DATASET RECORDS.

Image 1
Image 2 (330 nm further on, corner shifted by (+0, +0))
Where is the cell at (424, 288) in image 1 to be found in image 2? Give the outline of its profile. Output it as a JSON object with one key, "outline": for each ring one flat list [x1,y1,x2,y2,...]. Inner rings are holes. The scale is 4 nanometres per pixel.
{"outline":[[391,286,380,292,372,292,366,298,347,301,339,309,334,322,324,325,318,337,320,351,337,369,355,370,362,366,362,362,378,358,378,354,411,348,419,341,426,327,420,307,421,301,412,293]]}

==

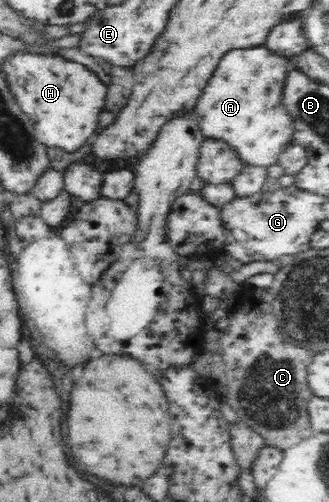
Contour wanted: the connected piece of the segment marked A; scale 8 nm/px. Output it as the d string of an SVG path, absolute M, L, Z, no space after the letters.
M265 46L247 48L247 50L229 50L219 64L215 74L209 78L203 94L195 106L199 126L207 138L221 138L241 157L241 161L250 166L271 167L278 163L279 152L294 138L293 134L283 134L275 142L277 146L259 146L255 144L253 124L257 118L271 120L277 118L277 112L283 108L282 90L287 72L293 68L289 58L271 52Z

* * *

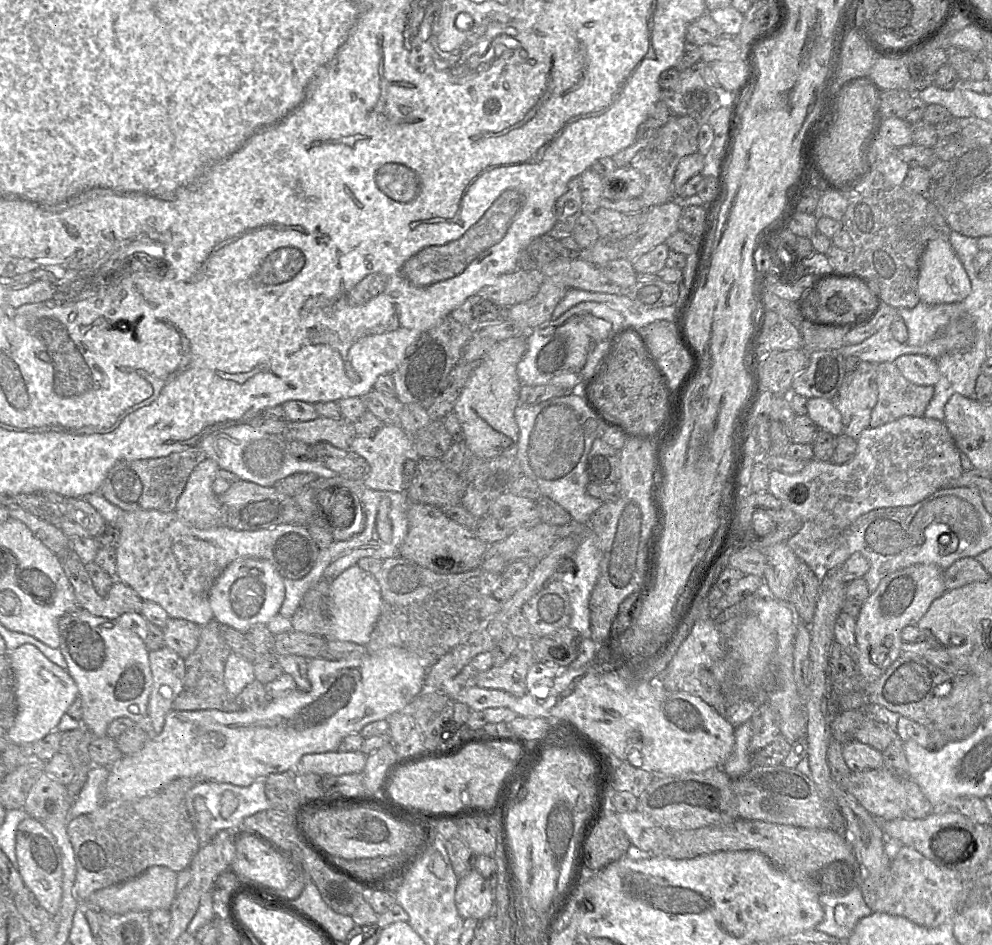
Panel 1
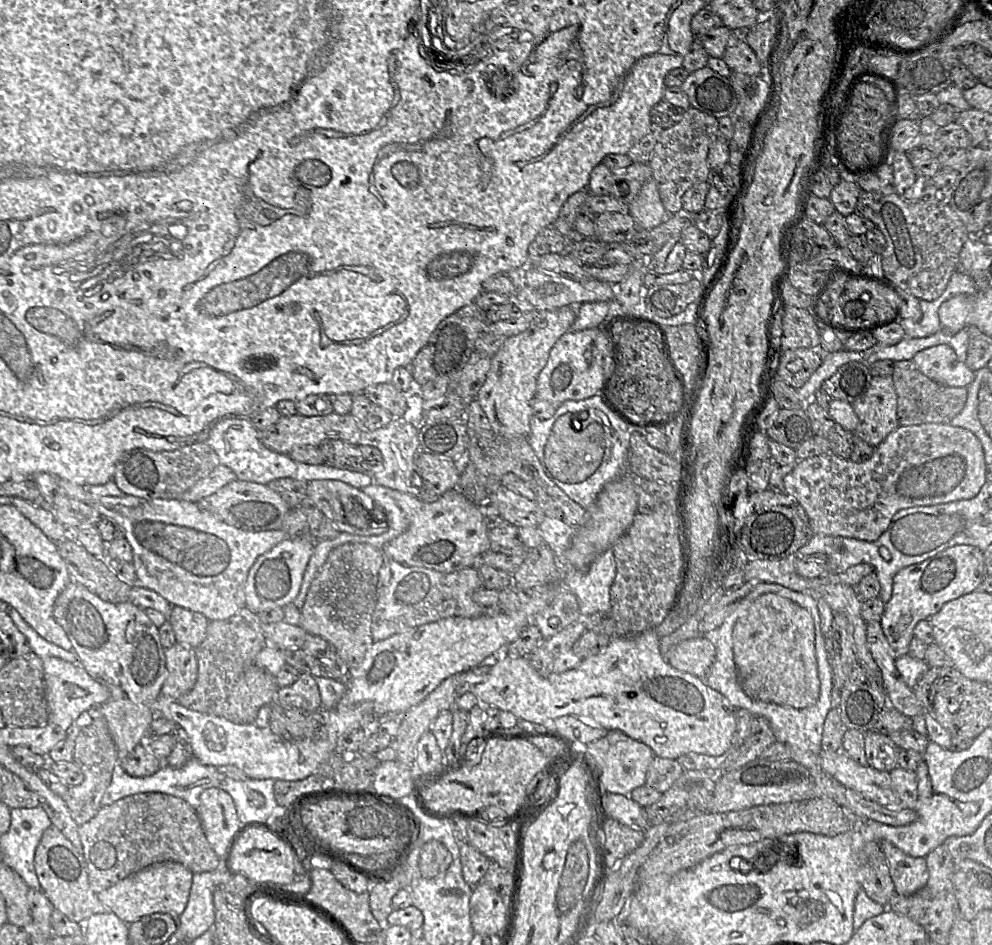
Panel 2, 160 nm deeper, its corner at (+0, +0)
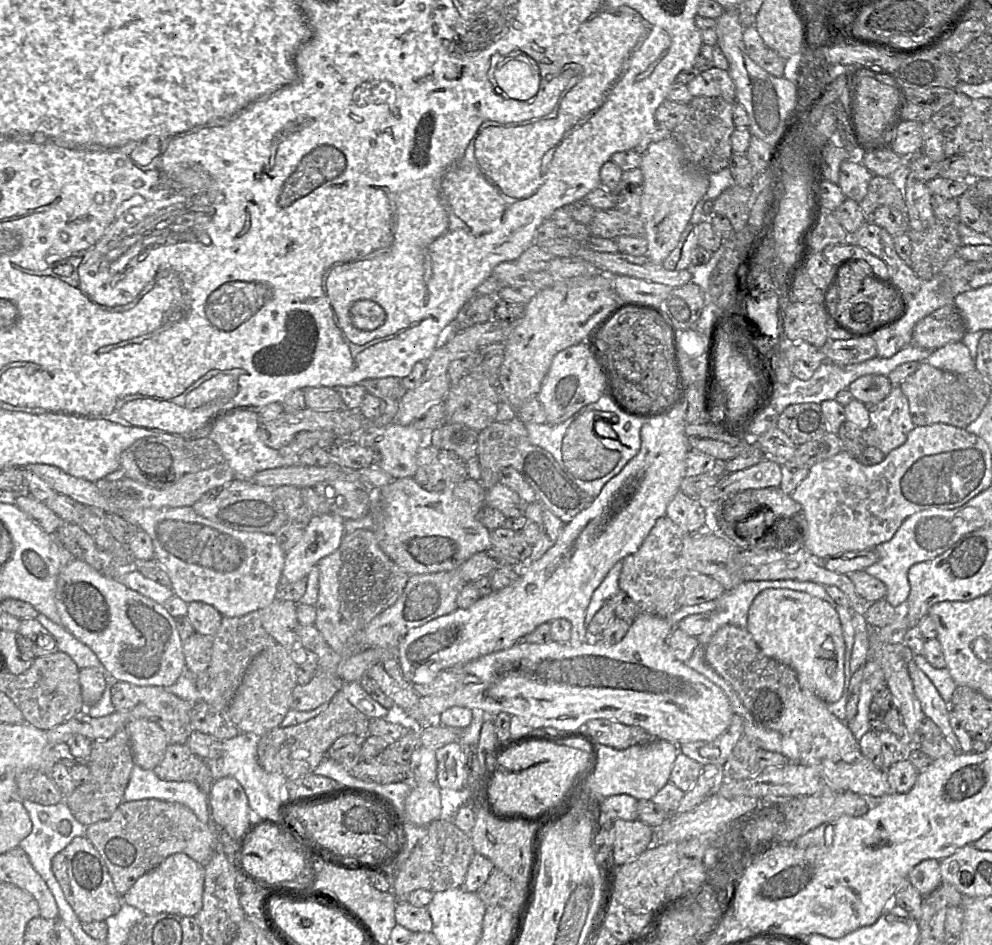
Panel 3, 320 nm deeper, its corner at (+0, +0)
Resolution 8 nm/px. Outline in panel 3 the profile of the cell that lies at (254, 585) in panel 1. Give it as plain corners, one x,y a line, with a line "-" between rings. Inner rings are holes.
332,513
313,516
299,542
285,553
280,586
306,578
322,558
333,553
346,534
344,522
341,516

WORK ORDER. Gather from the records above every line containing the string "deeper".

EXPECTED ANSWER.
Panel 2, 160 nm deeper, its corner at (+0, +0)
Panel 3, 320 nm deeper, its corner at (+0, +0)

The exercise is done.